Hitting the ground running, Underwood and her business companions traveled to trade shows and fashion events across the country. They met with retail owners and buyers at New York Now, a trade show. In Santa Fe, New Mexico, they participated in a fashion show called Edge, kicking off the Santa Fe Indian Market. Underwood picked out models, dressed them and selected their poses.
“It was great because some of the people living in Santa Fe are surrounded by Southwestern designs. They came up and asked us what our Southeastern designs meant. They saw our designs were different, so they wanted to ask questions, and we were so happy to help them,” Underwood said.
Since then, Mahota Textiles’ base of operations has moved into a remodeled shop with a showroom, conference area, offices and work space. On a computer a little more updated compared to the bubble Mac, Underwood personally crafted the next line of designs for Mahota Textiles. Her new designs are slated for release in late Spring 2020. Her aunt, Underwood Blackburn, will be a guest designer in the following collection.
“I’ve done a lot of research on these designs. I’m excited for them to come out so the public can see them and learn more about our Southeastern history,” Underwood said.
“If you had ever asked me if I’d be in the fashion, textile and decor world, I would have said, ‘No, never.’ But because of Margaret, it’s something I love. I’ve learned a lot,” Underwood said. “Now it’s a passion of mine to help spread awareness of our culture – the Chickasaw Nation, how we survive and thrive into the future. I want to raise awareness of our Southeastern designs.”
About Mahota Textiles
What started as an expert weaver’s efforts to reproduce better, more accurate cultural symbols has unfolded into the first textile company envisioned and owned by a North American tribe, the Chickasaw Nation.
Mahota Textiles is an Oklahoma-based weaving company with an emphasis on Southeastern American Indian designs.
Wheeler explained that “Hota” means “pulls apart the threads” or “to separate by hand.” It is a Chickasaw name likely referring to the process of making the corn-based dish called pashofa.
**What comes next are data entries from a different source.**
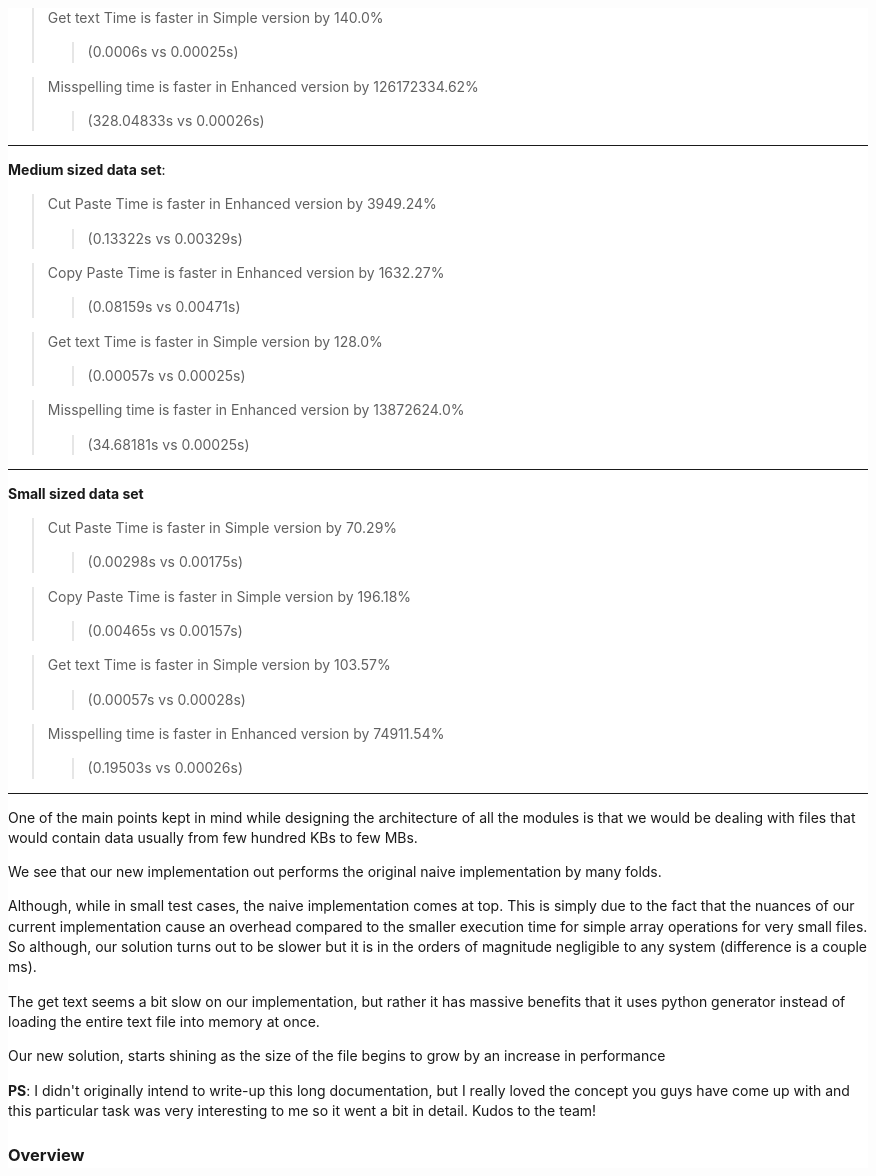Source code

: >Get text Time is faster in Simple version by 140.0%
>>(0.0006s vs 0.00025s)

>Misspelling time is faster in Enhanced version by 126172334.62%
>>(328.04833s vs 0.00026s)

---
**Medium sized data set**:
>Cut Paste Time is faster in Enhanced version by 3949.24%
>>(0.13322s vs 0.00329s)

>Copy Paste Time is faster in Enhanced version by 1632.27%
>>(0.08159s vs 0.00471s)

>Get text Time is faster in Simple version by 128.0%
>>(0.00057s vs 0.00025s)

>Misspelling time is faster in Enhanced version by 13872624.0%
>>(34.68181s vs 0.00025s)

---
**Small sized data set**
>Cut Paste Time is faster in Simple version by 70.29%
>>(0.00298s vs 0.00175s)

>Copy Paste Time is faster in Simple version by 196.18%
>>(0.00465s vs 0.00157s)

>Get text Time is faster in Simple version by 103.57%
>>(0.00057s vs 0.00028s)

>Misspelling time is faster in Enhanced version by 74911.54%
>>(0.19503s vs 0.00026s)
---

One of the main points kept in mind while designing the architecture of all the modules is that we would be dealing with files that would contain data usually from few hundred KBs to few MBs.

We see that our new implementation out performs the original naive implementation by many folds.

Although, while in small test cases, the naive implementation comes at top. This is simply due to the fact that the nuances of our current implementation cause an overhead compared to the smaller execution time for simple array operations for very small files. So although, our solution turns out to be slower but it is in the orders of magnitude negligible to any system (difference is a couple ms).

The get text seems a bit slow on our implementation, but rather it has massive benefits that it uses python generator instead of loading the entire text file into memory at once.

Our new solution, starts shining as the size of the file begins to grow by an increase in performance

**PS**: I didn't originally intend to write-up this long documentation, but I really loved the concept you guys have come up with and this particular task was very interesting to me so it went a bit in detail. Kudos to the team!

### Overview
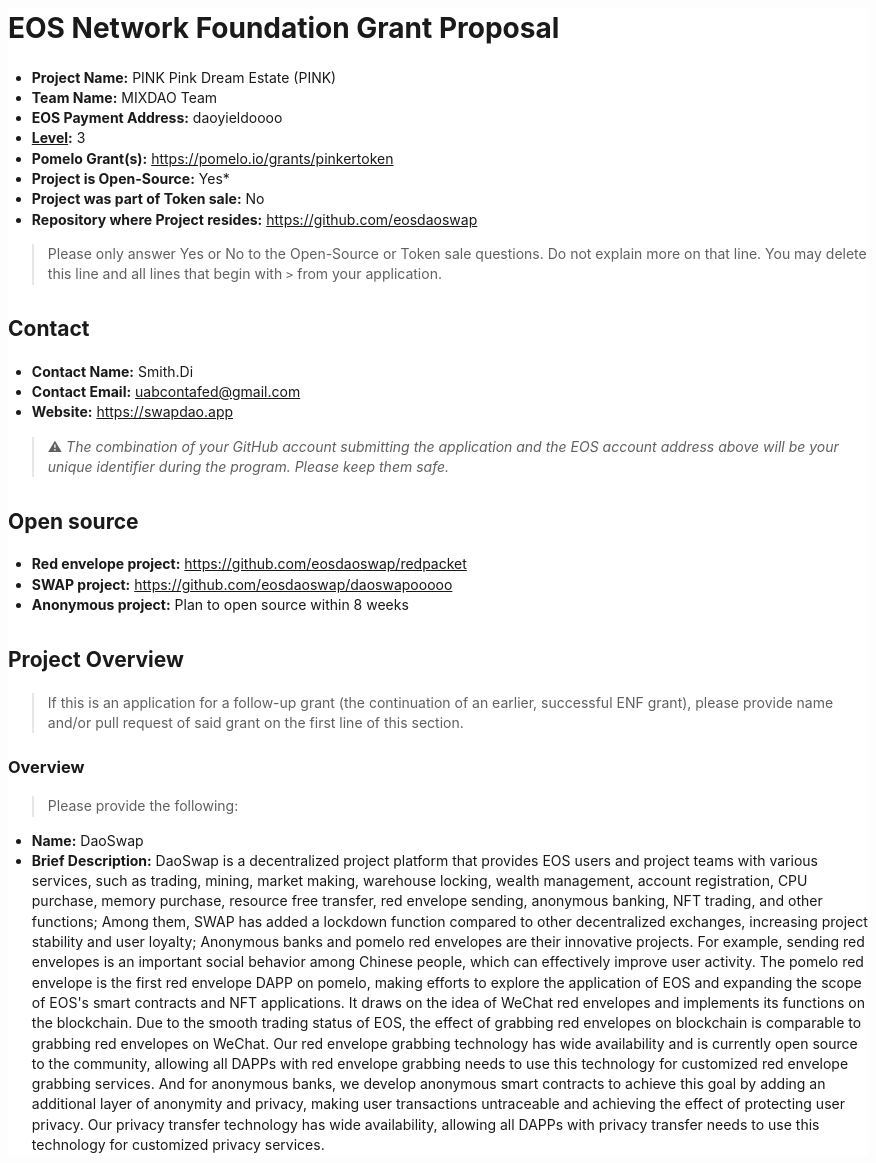 # EOS Network Foundation Grant Proposal

- **Project Name:** PINK Pink Dream Estate (PINK)
- **Team Name:** MIXDAO Team
- **EOS Payment Address:** daoyieldoooo
- **[Level](https://github.com/eosnetworkfoundation/grant-framework#grant-levels):** 3
- **Pomelo Grant(s):** https://pomelo.io/grants/pinkertoken
- **Project is Open-Source:** Yes*
- **Project was part of Token sale:** No
- **Repository where Project resides:** https://github.com/eosdaoswap
> Please only answer Yes or No to the Open-Source or Token sale questions.  Do not explain more on that line.  You may delete this line and all lines that begin with `>` from your application.

## Contact

- **Contact Name:** Smith.Di
- **Contact Email:** uabcontafed@gmail.com
- **Website:** https://swapdao.app

> ⚠️ *The combination of your GitHub account submitting the application and the EOS account address above will be your unique identifier during the program. Please keep them safe.*


## Open source 

- **Red envelope project:** https://github.com/eosdaoswap/redpacket
- **SWAP project:** https://github.com/eosdaoswap/daoswapooooo
- **Anonymous project:** Plan to open source within 8 weeks


## Project Overview

> If this is an application for a follow-up grant (the continuation of an earlier, successful ENF grant), please provide name and/or pull request of said grant on the first line of this section.

### Overview

> Please provide the following:

- **Name:** DaoSwap
- **Brief Description:** DaoSwap is a decentralized project platform that provides EOS users and project teams with various services, such as trading, mining, market making, warehouse locking, wealth management, account registration, CPU purchase, memory purchase, resource free transfer, red envelope sending, anonymous banking, NFT trading, and other functions; Among them, SWAP has added a lockdown function compared to other decentralized exchanges, increasing project stability and user loyalty; Anonymous banks and pomelo red envelopes are their innovative projects. For example, sending red envelopes is an important social behavior among Chinese people, which can effectively improve user activity. The pomelo red envelope is the first red envelope DAPP on pomelo, making efforts to explore the application of EOS and expanding the scope of EOS's smart contracts and NFT applications. It draws on the idea of WeChat red envelopes and implements its functions on the blockchain. Due to the smooth trading status of EOS, the effect of grabbing red envelopes on blockchain is comparable to grabbing red envelopes on WeChat. Our red envelope grabbing technology has wide availability and is currently open source to the community, allowing all DAPPs with red envelope grabbing needs to use this technology for customized red envelope grabbing services. And for anonymous banks, we develop anonymous smart contracts to achieve this goal by adding an additional layer of anonymity and privacy, making user transactions untraceable and achieving the effect of protecting user privacy. Our privacy transfer technology has wide availability, allowing all DAPPs with privacy transfer needs to use this technology for customized privacy services.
Wheeler also takes it as a legacy mark, an ancestral sign of what would become her life’s passion.
The threads of Wheeler’s maternal heritage are depicted in Mahota Textiles’ company logo. With an aesthetic similar to early hand carved American Indian glyphs, or perhaps the age rings of a tree, the logo traces five generations of indigenous women: Mahota, Nancy Mahota, Juel, Rubey and Margaret.
“We are makers of art, of story, the threads that connect the inspiration of our ancestors to all of us in a modern world,” Wheeler said.
Wheeler’s labor of passion is shared with a small team of hardworking women. At Wheeler’s side are the flourishing young weaver Taloa Underwood and the business-savvy Bethany McCord.
They are weaving together generations of tradition with modern processes. In creating artful textiles, Mahota aims to elevate beauty and treasured culture inspired by Southeastern heritage. Their creations tell cultural stories with expressive imagery and soft, warm woven material.
They work with the finest natural fibers of cotton, wool and linen. No chemicals are ever used in the weaving and finishing of their products. The inherent earthly qualities of these fibers naturally create elegant textiles for everyday use.
You can find Mahota Textiles’ products in various museum shops and stores throughout the United States. An online retail store is also available at MahotaTextiles.com.
Since its launch in October 2018, Mahota Textiles has made waves in the textile and art world. The First American Art Magazine named the founding of Mahota Textiles to its Top 10 Native Art Events of 2018.
Mahota Textiles can be found in Sulphur, Oklahoma’s historic downtown, 309 Muskogee Ave. Their showroom and offices are conveniently located near other southeast Oklahoma attractions such as the ARTesian Gallery & Studios, Chickasaw Cultural Center, Chickasaw National Recreation Area, Chickasaw Visitor Center and newly designed Oka’ Chokma’si Sculpture Park.